The current medical technology (medtech) landscape presents a variety of hurdles for developing, proving, and introducing meaningful solutions to the most pressing clinical problems in musculoskeletal repair. AO Technology Transfer Board members Dr Robert Frigg and Prof Anita Ignatius say the AO is uniquely positioned to help innovators conquer those hurdles in order to improve patient care and outcomes.

In an online AO fireside chat, Frigg and Ignatius detail the challenges of translating research into real-life innovation and the evolution of medtech product development over the past two decades and offer expert insights to young innovators facing a very complex regulatory framework. Frigg is chairman of 41medical, a Swiss-based musculoskeletal system solutions developer and manufacturer. Ignatius, a research and development expert and director of the University Hospital Ulm's (Germany) Institute of Orthopaedic Research and Biomechanics, is the AO Foundation Board liaison within the AO Technology Transfer Board.

Substantial knowledge gained
Several areas of research offer significant potential to address and provide meaningful solutions to musculoskeletal repair problems, Ignatius points out.

“During the last decade, substantial knowledge has been gained on the mechanisms of regeneration, as well as on novel implant designs, biomaterials, and improved surgical procedures,” she notes. “However, translation of such novel discoveries into clinics needs to be improved.”

Furthermore, she says, current research strategies focus primarily on specific disorders, frequently presuming an otherwise healthy patient.

“But patient situations are often much more complex. Regeneration is considerably altered in aged or diseased patients with, for example, diabetes or osteoporosis, or in traumatized or infected patients,” Ignatius explains. “Consequently, novel treatments have sometimes shown little effect when translated into real-life settings, despite promising preclinical results. Such shortcomings illustrate the need for a better understanding of how tissue regeneration is altered under compromised conditions.”

In parallel to this more basic science perspective, Ignatius says a number of novel therapeutic opportunities have evolved in the last few years. These include personalized therapies, novel biomaterials, cell-based therapies, customized implants, and variable technologies or artificial intelligence that open new avenues for treating musculoskeletal disorders.

“Many of these technologies are provided by other disciplines—for example material science and engineering—and require a tight interdisciplinary approach to make them reality for our field. Notably, many of these innovative fields are already addressed by the AO with its preclinical research at the AO Research Institute Davos (ARI) and by the AO Innovation Translation Center,” Ignatius says.
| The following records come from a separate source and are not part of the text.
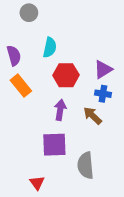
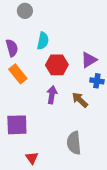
blue cross: (103, 94) -> (97, 81), moved
purple square: (54, 145) -> (17, 125), moved

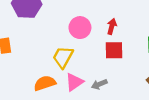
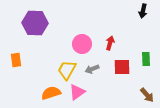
red square: (114, 50) -> (122, 67), moved
gray arrow: (99, 84) -> (92, 69), moved

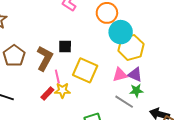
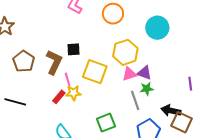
cyan circle: (121, 32) -> (157, 28), moved
yellow hexagon: (131, 47) -> (125, 52), moved
gray line: (124, 102) -> (135, 100), turned 42

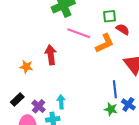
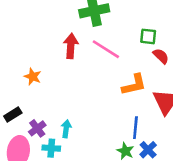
orange L-shape: (105, 43) -> (134, 85), moved
red arrow: (51, 55) -> (71, 46), moved

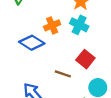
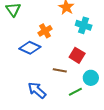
cyan cross: (79, 25) -> (84, 25), moved

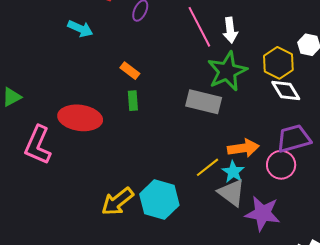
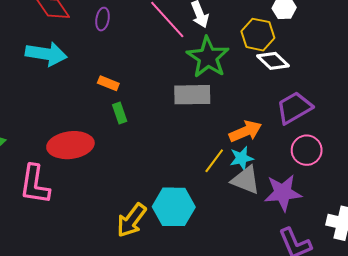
cyan arrow: (80, 29) -> (46, 54), size x1.5
pink circle: (281, 165) -> (307, 150), moved
cyan star: (233, 172) -> (242, 158), turned -30

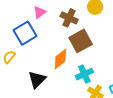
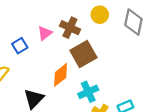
pink triangle: (40, 12) -> (45, 33), moved
blue square: (25, 33) -> (20, 46), size x0.6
Evolution of the medtech industry
At the same time, the way ideas become solutions has evolved, Frigg notes.

“[In the] early days, a surgeon had an idea to solve a clinical problem. Industry would take over the idea and bring up a solution—a product—out of that,” he says. “Today, industry is a little bit reluctant to take projects; they want to take in solutions—ideas already developed to a stage where they can really prove the advantage in the clinic to get the key opinion leaders.”

Frigg says innovators are also under pressure to prove the clinical success of their ideas very early on. In earlier days, development meant introducing an implant or solution into the market, studying it, and showing across time the advantages that solution offered for patients.

“Today, you really have to prove that your solution improves health care, delivers and advantage for the patient, and that’s very difficult,” in an early stage, he says. “How can you get this data? It is very expensive to prove the clinical advantage of a solution. You need the patient, you need the surgeon, and you have to follow-up the aftercare—all of this will influence the success of your product.”

Challenges in translation of ideas
Challenges exist in academia, too, when it comes to translating research into real-life innovation, Ignatius says, noting that exploratory research constitutes a big part of basic research but is insufficient for direct translation. Additional challenges include the difficulty of capturing impactful research findings, the fact that academia and industry have different cultures and divergent definitions of innovation, and that translation in academia often does not succeed because clinical criteria such as clinical need, practicality, patient benefit and commercial value are not considered at all. “The infrastructure in academia has often not supported transdisciplinary approaches in a systematic way,” Ignatius says.

Frigg notes that the complex regulatory framework means that young innovators need external help to bring their ideas to life—and to patients. “Building up a medical company takes too much time and too much money, so if an inventor’s idea is to bring a product to the market, he or she needs help and that’s what companies like 41medical can do for them,” he says.